Regione, 08 novembre 2018

A più di un anno dal referendum sull'autonomia, è stata fatta un po' di chiarezza sul destino delle 25mila voting machines usate per il voto elettronico. Su richiesta del gruppo regionale del PD l'assessore Caparini ha detto in Aula durante il Consiglio regionale di ieri che la spesa totale per l'acquisto da SmartMatic è stata di circa 21 milioni di euro. Per quanto riguarda l'utilizzo nelle scuole, 1500 tablet sono stati consegnati a 57 scuole nel dicembre 2017 come sperimentazione. In seguito 600 scuole hanno risposto alla proposta di Regione Lombardia e, a marzo 2018, sono stati consegnati circa 16.600 tablet ad altre 521 scuole. (A questo link la tabella con il dettaglio delle scuole fornito dall’assessore)
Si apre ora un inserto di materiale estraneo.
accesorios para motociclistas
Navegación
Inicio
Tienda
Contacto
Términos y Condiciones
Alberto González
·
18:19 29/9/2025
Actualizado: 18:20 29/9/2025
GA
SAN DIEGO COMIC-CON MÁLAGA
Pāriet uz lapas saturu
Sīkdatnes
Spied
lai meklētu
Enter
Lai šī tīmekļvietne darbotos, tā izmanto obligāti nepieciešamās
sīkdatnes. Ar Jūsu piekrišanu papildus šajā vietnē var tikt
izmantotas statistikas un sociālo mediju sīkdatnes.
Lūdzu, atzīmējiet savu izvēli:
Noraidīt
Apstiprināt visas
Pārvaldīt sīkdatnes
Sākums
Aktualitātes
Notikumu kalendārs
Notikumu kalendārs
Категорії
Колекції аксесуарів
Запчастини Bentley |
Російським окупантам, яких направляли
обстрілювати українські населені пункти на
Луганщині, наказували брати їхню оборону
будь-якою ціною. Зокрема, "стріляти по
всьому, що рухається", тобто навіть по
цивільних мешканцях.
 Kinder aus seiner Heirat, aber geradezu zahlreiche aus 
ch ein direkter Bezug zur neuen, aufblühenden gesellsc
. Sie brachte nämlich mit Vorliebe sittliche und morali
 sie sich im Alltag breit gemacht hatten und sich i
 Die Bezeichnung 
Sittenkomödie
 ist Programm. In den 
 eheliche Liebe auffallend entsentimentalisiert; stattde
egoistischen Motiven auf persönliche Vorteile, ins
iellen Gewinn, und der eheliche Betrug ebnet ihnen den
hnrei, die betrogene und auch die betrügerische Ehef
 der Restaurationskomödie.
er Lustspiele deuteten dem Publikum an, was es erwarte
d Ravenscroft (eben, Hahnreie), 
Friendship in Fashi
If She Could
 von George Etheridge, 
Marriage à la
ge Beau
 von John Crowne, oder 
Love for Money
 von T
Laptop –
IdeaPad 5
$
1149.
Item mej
“Tra le scuole che ne hanno fatto richiesta – fa sapere il consigliere Matteo Piloni - ce ne sono 30 della provincia di Cremona, a cui ho personalmente scritto qualche mese fa per sapere se li avevano ricevuti e ottenere informazioni circa il loro funzionamento. Alcune scuole non li hanno richiesti, altre li stanno utilizzando, mentre altre ancora hanno segnalato forti limiti nel loro utilizzo. In provincia di Cremona sono arrivati dalla regione 911 dispositivi”.

“Era necessario rendere finalmente pubblici i dati nell'ottica di quella trasparenza di cui tanto si parla - dichiara Piloni-. Questa è anche l'occasione per verificare il reale gradimento delle scuole. Non è un mistero che siano emerse diverse criticità. Sarebbe stato meglio utilizzare le risorse per acquistare strumenti realmente utili a docenti e studenti invece che destinare macchine pensati, poco funzionali e che hanno dovuto essere resettate per essere usate”.

Restano quindi ancora attuali i dubbi rispetto alla modalità di voto scelta un anno fa. “I cittadini lombardi hanno speso 21milioni di euro per delle voting machines che sono state in gran parte destinate ad altro uso. Quindi in occasione di un'altra votazione andranno ricomprati? Quella cifra poteva senza ombra di dubbio essere spesa meglio: con 21milioni di euro si acquistano, tanto per fare un esempio, tre treni nuovi. Data la situazione disastrosa del sistema ferroviario, forse sarebbero stati utili” conclude Piloni.